[Exercise brief]:
Exact reproduction of all the data is required, with pictures excluded.

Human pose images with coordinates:
+--

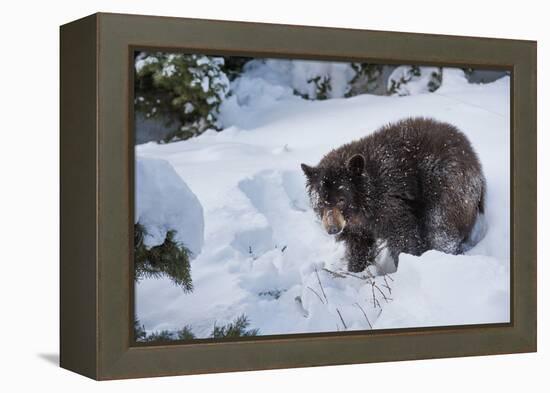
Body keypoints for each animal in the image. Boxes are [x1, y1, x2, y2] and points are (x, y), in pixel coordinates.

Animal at [302, 116, 488, 272]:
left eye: (341, 199)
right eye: (321, 202)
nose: (332, 229)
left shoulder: (389, 202)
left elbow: (402, 236)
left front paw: (404, 266)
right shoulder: (356, 226)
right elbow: (359, 245)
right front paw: (356, 270)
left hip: (447, 186)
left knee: (440, 228)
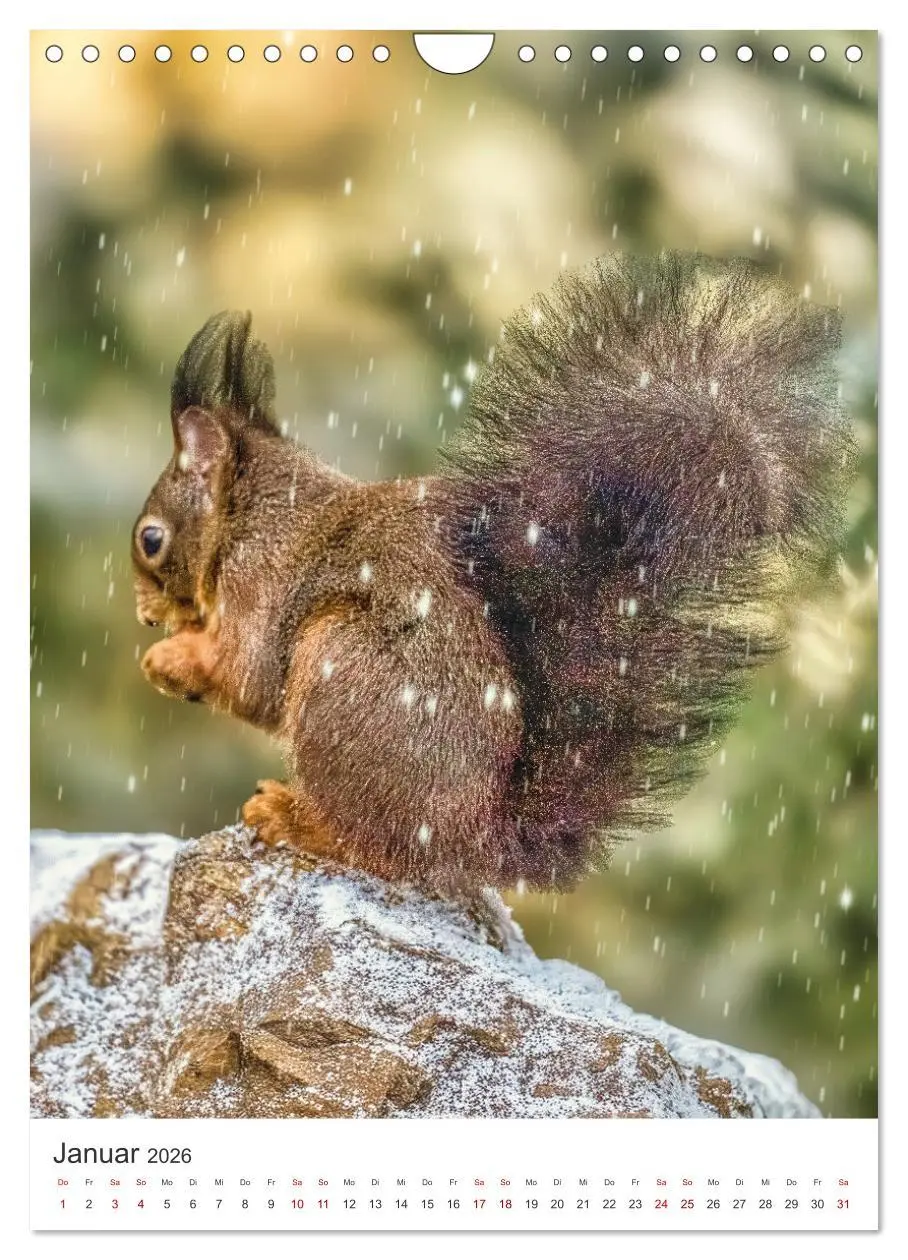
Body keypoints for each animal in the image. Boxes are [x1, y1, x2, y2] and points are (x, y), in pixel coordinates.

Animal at [132, 251, 854, 893]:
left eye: (150, 539)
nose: (143, 615)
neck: (252, 514)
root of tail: (473, 840)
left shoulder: (258, 582)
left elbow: (247, 677)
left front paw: (169, 659)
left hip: (344, 668)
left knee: (373, 849)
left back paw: (294, 819)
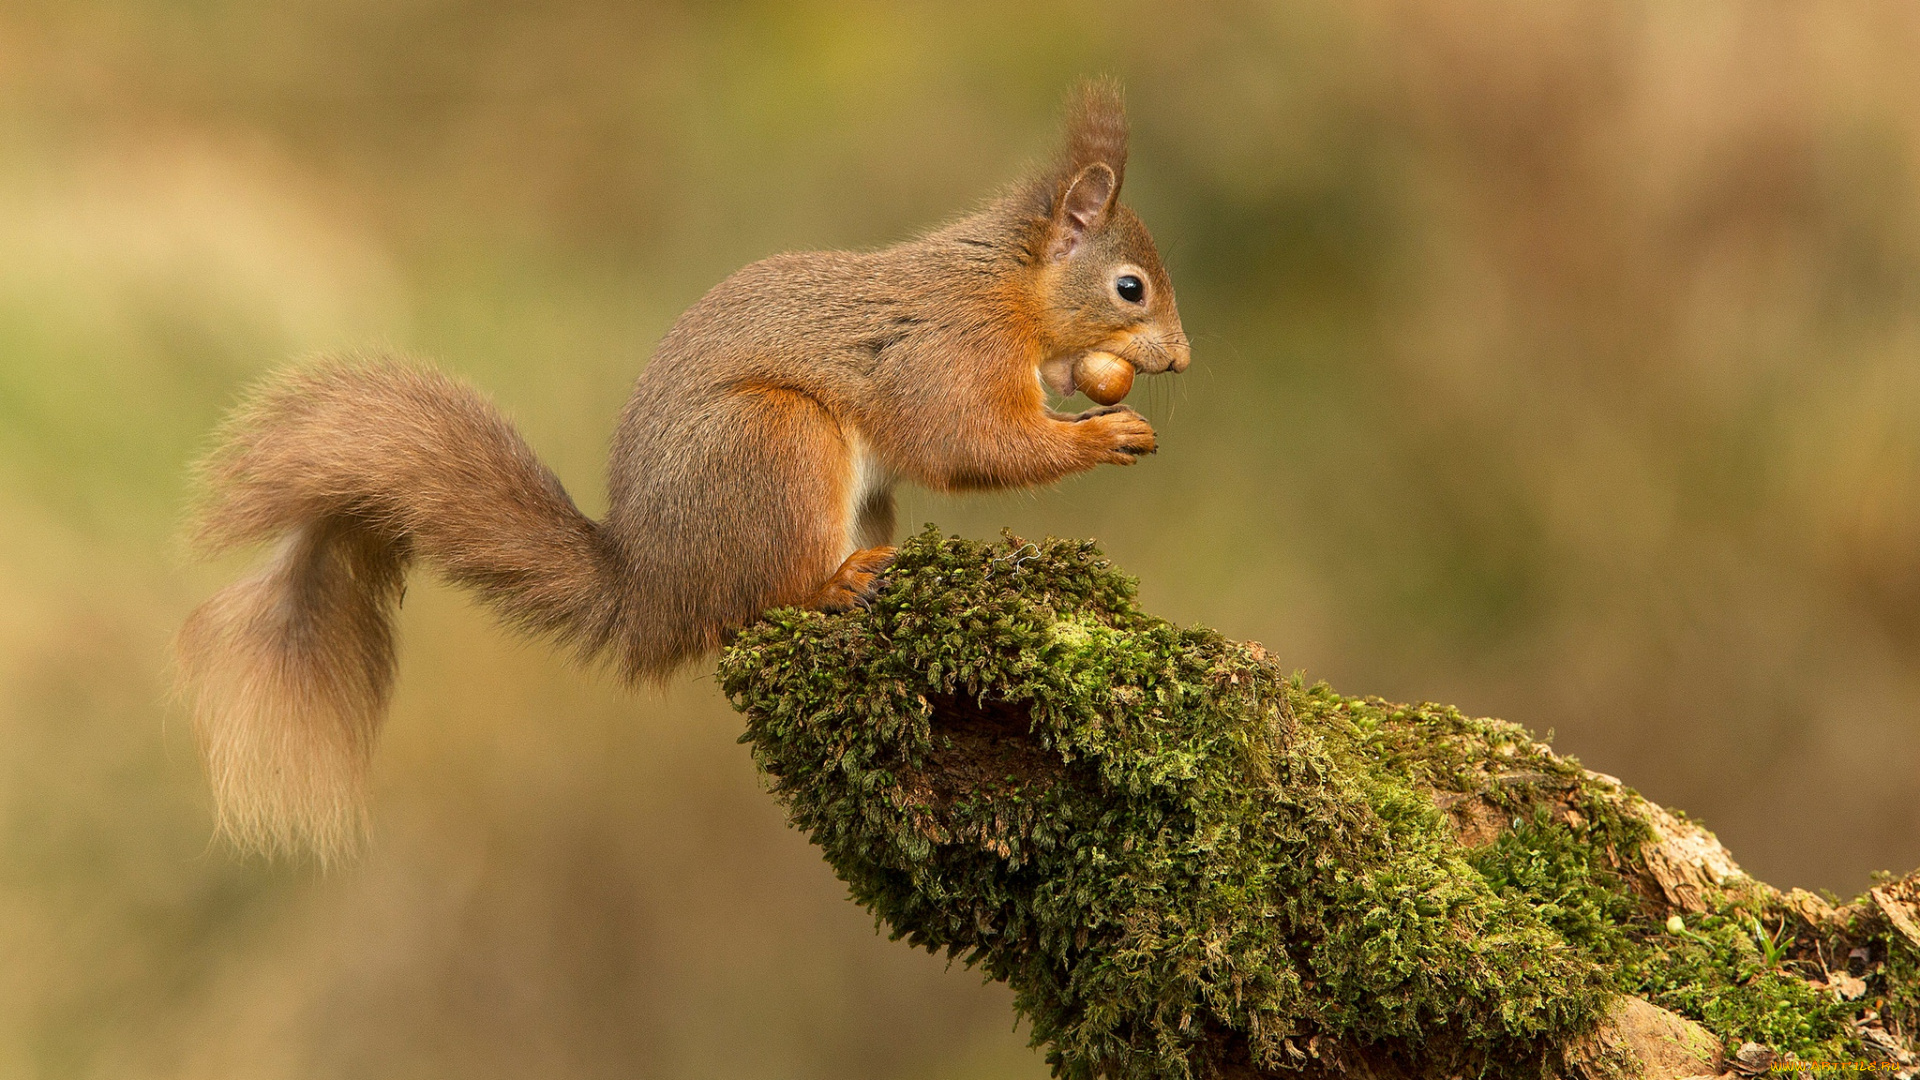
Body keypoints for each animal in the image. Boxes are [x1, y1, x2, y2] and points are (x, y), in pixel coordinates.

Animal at [176, 79, 1182, 857]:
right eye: (1130, 287)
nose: (1180, 358)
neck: (1004, 289)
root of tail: (651, 590)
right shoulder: (946, 355)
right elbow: (970, 444)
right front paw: (1107, 435)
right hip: (776, 443)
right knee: (758, 603)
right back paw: (832, 584)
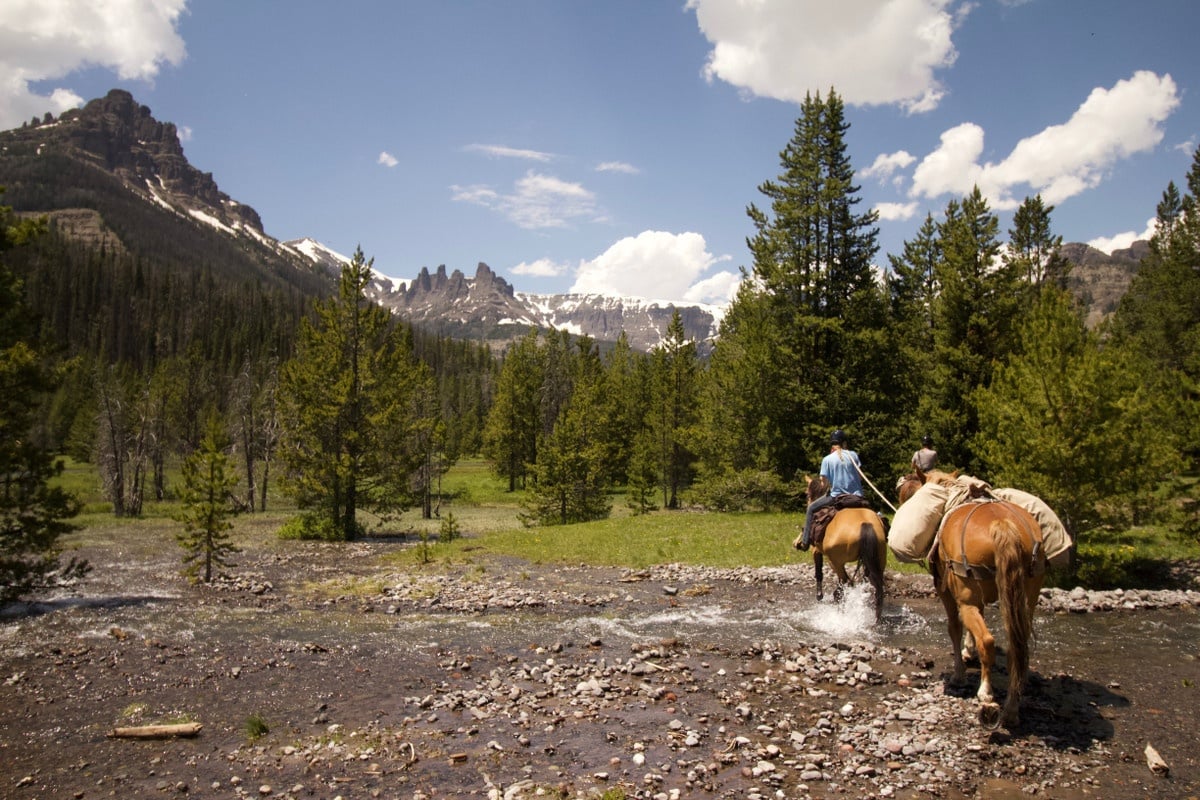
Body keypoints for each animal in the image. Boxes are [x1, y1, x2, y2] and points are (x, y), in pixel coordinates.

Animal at [792, 474, 888, 623]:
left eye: (807, 494)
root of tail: (865, 524)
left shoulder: (816, 551)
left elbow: (819, 572)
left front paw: (819, 595)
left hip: (835, 561)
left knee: (845, 582)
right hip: (879, 559)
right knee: (876, 588)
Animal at [916, 472, 1051, 729]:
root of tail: (1003, 525)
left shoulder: (948, 593)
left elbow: (955, 629)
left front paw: (959, 673)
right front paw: (969, 652)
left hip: (967, 599)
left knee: (987, 641)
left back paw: (986, 695)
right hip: (1026, 598)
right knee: (1016, 649)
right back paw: (1011, 710)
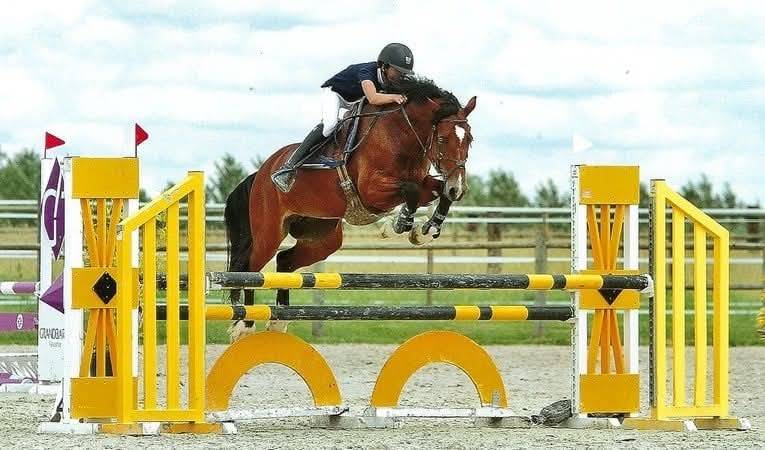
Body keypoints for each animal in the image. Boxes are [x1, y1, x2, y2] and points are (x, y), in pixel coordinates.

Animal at [224, 77, 476, 337]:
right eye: (442, 139)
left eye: (469, 139)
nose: (459, 188)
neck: (402, 135)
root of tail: (261, 173)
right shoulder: (372, 191)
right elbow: (411, 191)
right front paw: (399, 224)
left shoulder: (423, 182)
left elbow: (437, 192)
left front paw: (426, 230)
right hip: (269, 232)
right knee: (251, 268)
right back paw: (245, 324)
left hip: (322, 235)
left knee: (285, 260)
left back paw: (278, 321)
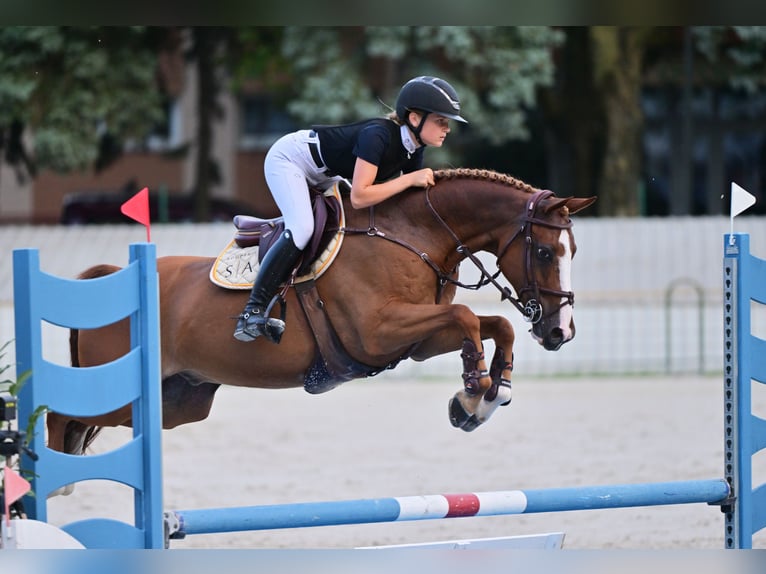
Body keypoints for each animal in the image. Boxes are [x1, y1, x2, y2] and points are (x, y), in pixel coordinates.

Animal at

+--

[Task output]:
Body keypoints for each animal in the image. Boxes are [x1, y1, x2, y2] and points are (x, y), in pixel coordinates.

Animal at [302, 116, 488, 272]:
left eye: (341, 199)
right eye: (321, 202)
nose: (332, 229)
left shoulder: (389, 202)
left elbow: (402, 236)
left front paw: (404, 266)
right shoulder: (356, 226)
right elbow: (359, 245)
right front paw: (356, 270)
left hip: (447, 186)
left knee: (440, 228)
Body keypoints for each animal in the image. Boxes are [x1, y1, x2, y2] and points are (x, y), in pixel coordinates.

Animal at [132, 251, 854, 893]:
left eye: (150, 539)
nose: (143, 615)
neck: (252, 514)
root of tail: (473, 840)
left shoulder: (258, 582)
left elbow: (247, 677)
left front paw: (169, 659)
left hip: (344, 668)
left knee: (373, 849)
left back paw: (294, 819)
Body keypoints for each animal in the image. Boxes are [x1, y1, x2, y2] and points are (x, y), in pixel coordinates.

Animal at [176, 79, 1182, 857]:
right eye: (1130, 287)
nose: (1180, 358)
neck: (1004, 289)
root of tail: (651, 590)
right shoulder: (946, 355)
right elbow: (970, 444)
right front paw: (1107, 435)
right hip: (776, 443)
right knee: (758, 603)
right back paw: (832, 584)
Body keypoints for each animal in the image. Boxes are [x1, y1, x2, y2] and points are (x, y), in pixel coordinates.

Animal at [792, 474, 888, 623]:
left eye: (807, 494)
root of tail: (865, 524)
left shoulder: (816, 551)
left elbow: (819, 572)
left front paw: (819, 595)
left hip: (835, 561)
left knee: (845, 582)
right hip: (879, 559)
right knee: (876, 588)
Animal at [916, 472, 1051, 729]:
root of tail: (1003, 525)
left shoulder: (948, 593)
left elbow: (955, 629)
left front paw: (959, 673)
right front paw: (969, 652)
left hip: (967, 599)
left knee: (987, 641)
left back paw: (986, 695)
right hip: (1026, 598)
right knee: (1016, 649)
right back paw: (1011, 710)
Body keypoints for each animal in the image. Boxes are [x1, y1, x2, y2] and points are (x, y), in pixel coordinates.

Animal at [224, 77, 476, 337]:
right eye: (442, 139)
left eye: (469, 139)
nose: (459, 188)
neck: (402, 135)
root of tail: (261, 173)
right shoulder: (372, 191)
right elbow: (411, 191)
right front paw: (399, 224)
left shoulder: (423, 182)
left elbow: (437, 192)
left front paw: (426, 230)
right hip: (269, 232)
right knee: (251, 268)
right back paw: (245, 324)
left hip: (322, 235)
left knee: (285, 260)
left back paw: (278, 321)
Body keypoints for each animal in the image. Boxes are [x1, y1, x2, y2] and points are (x, y), in pixel coordinates.

Animal at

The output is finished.